Wie werden die Spendengelder in Ihrer Einrichtung eingesetzt?

Birgit Wittpohl: Wir haben von dem Geld zum Beispiel Pausenkisten gekauft, Spiel- und Bastelmaterialien, Musikinstrumente, aber auch dringend benötigte Möbel. Zudem haben wir mehrere größere Vorhaben, die wir aber zunächst zurückgestellt haben, da dafür noch die nötige Infrastruktur fehlt, zum Beispiel größere Spielgeräte auf dem Schulhof oder Spielfelder für die Kinder. Gemeinsam mit dem Schulelternbeirat haben wir vor einiger Zeit mit der ganzen Schulgemeinschaft einen Ausflug in einen kleinen Freizeitpark an der Mosel unternommen. Gemeinsam mit acht Bussen und finanziert durch Spendengelder haben wir uns an diesem Tag auf den Weg gemacht, um etwas Anderes zu sehen und zu erleben. Das hat jedem gut getan.

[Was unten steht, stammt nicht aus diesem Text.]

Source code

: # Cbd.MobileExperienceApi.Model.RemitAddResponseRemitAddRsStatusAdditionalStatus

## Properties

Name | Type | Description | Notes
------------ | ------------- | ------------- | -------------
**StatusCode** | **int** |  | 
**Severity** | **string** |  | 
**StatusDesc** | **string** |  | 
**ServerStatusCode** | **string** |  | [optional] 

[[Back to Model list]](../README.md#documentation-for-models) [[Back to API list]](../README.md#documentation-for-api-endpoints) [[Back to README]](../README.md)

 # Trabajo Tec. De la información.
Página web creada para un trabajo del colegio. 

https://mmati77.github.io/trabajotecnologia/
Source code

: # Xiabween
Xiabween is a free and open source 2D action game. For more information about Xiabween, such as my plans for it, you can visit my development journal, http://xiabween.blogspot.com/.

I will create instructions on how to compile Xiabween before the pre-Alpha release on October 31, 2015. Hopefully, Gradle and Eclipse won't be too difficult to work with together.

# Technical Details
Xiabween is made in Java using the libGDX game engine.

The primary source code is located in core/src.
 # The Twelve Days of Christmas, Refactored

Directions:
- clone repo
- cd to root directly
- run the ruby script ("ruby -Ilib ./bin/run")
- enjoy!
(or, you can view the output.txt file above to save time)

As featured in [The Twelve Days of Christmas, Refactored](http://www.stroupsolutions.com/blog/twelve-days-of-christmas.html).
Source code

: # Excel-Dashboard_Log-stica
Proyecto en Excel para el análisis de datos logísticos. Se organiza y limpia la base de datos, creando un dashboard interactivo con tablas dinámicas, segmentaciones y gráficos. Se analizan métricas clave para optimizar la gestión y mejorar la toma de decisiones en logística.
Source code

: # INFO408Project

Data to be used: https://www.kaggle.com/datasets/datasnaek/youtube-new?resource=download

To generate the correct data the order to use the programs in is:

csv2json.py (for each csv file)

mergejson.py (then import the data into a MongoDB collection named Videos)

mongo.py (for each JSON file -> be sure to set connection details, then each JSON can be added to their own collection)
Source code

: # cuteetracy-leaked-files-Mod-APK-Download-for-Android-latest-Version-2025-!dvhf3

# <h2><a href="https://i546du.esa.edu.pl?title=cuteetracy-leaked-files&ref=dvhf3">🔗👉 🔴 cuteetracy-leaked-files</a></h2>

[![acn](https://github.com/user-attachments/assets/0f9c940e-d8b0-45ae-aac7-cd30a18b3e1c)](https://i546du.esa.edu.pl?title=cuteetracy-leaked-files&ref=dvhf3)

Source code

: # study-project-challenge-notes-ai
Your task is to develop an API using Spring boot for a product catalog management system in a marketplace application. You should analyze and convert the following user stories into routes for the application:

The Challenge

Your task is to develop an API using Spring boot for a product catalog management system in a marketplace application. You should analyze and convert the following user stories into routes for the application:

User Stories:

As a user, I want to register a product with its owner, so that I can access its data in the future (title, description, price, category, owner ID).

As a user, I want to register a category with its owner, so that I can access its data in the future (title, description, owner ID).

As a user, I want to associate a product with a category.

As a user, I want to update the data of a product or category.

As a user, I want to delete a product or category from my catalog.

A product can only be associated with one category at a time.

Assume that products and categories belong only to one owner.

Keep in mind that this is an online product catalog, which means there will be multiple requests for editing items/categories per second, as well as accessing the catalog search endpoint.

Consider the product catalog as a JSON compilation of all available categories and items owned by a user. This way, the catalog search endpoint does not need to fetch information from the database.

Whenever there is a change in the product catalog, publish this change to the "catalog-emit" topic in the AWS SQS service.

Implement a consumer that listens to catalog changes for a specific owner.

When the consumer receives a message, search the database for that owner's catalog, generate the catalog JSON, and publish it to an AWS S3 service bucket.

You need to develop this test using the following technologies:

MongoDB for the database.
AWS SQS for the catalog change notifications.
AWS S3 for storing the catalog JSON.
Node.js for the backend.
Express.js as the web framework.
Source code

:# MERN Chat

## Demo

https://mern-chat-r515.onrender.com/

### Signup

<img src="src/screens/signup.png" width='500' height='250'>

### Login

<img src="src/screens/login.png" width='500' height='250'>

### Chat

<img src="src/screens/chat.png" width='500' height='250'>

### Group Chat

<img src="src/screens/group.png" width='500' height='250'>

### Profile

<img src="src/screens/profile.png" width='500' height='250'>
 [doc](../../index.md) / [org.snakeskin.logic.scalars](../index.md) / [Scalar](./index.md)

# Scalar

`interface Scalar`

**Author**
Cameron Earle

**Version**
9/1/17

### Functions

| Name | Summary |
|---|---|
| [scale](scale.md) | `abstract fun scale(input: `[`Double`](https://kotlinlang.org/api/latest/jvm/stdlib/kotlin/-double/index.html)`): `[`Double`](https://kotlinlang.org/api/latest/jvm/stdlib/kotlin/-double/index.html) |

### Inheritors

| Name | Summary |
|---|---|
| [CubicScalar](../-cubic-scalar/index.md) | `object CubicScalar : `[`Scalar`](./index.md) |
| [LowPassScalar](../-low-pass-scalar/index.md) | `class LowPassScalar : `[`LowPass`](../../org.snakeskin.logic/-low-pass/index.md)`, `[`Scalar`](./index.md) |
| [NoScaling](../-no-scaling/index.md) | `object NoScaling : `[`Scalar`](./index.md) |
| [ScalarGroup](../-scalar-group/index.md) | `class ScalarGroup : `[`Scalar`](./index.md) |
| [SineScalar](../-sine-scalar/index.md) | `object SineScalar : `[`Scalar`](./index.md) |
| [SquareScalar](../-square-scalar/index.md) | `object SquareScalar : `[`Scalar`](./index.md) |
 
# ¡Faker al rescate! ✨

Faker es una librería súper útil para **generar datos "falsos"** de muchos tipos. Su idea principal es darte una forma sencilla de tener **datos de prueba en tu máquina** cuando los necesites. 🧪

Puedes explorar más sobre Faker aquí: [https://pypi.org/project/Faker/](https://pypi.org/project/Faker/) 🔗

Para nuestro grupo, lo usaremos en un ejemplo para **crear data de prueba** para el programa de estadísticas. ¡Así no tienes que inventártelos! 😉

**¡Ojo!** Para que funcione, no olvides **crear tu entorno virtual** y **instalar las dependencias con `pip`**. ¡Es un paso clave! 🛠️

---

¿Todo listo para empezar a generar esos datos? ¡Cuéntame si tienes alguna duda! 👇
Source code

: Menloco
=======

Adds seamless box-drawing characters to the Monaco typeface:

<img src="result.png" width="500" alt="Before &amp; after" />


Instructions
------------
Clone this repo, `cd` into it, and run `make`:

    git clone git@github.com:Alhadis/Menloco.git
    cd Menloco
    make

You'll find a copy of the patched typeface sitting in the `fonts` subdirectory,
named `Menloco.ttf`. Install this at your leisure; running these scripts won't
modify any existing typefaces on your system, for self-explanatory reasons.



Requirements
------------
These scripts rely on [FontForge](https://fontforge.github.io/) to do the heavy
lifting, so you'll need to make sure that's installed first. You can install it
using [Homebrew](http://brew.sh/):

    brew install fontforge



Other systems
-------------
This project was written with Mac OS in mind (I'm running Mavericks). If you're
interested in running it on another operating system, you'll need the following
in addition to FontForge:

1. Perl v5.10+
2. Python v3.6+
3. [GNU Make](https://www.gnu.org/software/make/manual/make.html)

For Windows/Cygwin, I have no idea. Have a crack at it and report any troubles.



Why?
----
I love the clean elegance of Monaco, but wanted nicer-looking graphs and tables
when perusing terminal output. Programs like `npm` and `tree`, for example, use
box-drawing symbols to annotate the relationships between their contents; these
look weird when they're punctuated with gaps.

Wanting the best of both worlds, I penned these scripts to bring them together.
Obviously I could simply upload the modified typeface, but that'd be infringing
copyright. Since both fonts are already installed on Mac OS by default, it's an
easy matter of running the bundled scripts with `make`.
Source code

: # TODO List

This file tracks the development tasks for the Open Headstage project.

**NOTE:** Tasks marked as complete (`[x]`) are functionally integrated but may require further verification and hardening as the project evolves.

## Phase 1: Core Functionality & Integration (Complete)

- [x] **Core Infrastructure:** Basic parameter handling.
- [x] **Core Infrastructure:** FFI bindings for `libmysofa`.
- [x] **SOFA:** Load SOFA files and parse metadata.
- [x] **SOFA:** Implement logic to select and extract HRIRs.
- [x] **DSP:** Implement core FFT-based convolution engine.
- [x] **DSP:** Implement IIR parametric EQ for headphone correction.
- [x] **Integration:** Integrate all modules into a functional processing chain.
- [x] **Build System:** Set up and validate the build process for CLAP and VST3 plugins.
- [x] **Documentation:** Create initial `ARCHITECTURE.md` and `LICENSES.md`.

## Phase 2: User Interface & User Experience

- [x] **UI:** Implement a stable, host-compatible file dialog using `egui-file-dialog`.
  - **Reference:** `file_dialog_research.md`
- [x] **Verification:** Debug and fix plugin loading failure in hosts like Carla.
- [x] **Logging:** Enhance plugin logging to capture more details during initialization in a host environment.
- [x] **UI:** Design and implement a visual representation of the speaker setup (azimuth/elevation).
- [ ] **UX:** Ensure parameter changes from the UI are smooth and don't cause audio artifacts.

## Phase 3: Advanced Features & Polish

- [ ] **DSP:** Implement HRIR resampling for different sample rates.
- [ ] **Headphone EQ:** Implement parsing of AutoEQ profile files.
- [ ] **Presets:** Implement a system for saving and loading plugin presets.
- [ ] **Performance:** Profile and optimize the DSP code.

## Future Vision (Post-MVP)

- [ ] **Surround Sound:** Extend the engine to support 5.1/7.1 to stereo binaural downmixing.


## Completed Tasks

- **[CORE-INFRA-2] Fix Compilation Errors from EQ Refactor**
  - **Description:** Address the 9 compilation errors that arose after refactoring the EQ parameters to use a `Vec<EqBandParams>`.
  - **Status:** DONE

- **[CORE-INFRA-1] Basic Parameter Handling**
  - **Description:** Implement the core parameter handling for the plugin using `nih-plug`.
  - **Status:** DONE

Wie sieht die Zukunft der Schule aus?

Birgit Wittpohl: Bereits vor der Flut war die Schule sanierungsbedürftig. Anfang Juli hat der Stadtrat beschlossen, dass dringende Sanierungsarbeiten durchgeführt werden sollen, zudem sollte ein Anbau gebaut werden. Dies steht nach dem Hochwasser wieder zu Disposition, ob nur saniert wird mit Anbau oder ob es einen kompletten Neubau geben soll. Es ist im Moment aber auch schwierig, Flächen zu finden. Wir leben jetzt schon seit Monaten mit einer Baustelle, es gibt permanent Krach und Schmutz, das ist eine große Belastung. Wir wollen idealer Weise ausgelagert werden, um ohne Stress- und Krach-Atmosphäre zu lernen und zu arbeiten. Aber das sind nun politische Entscheidungen und die brauchen Zeit.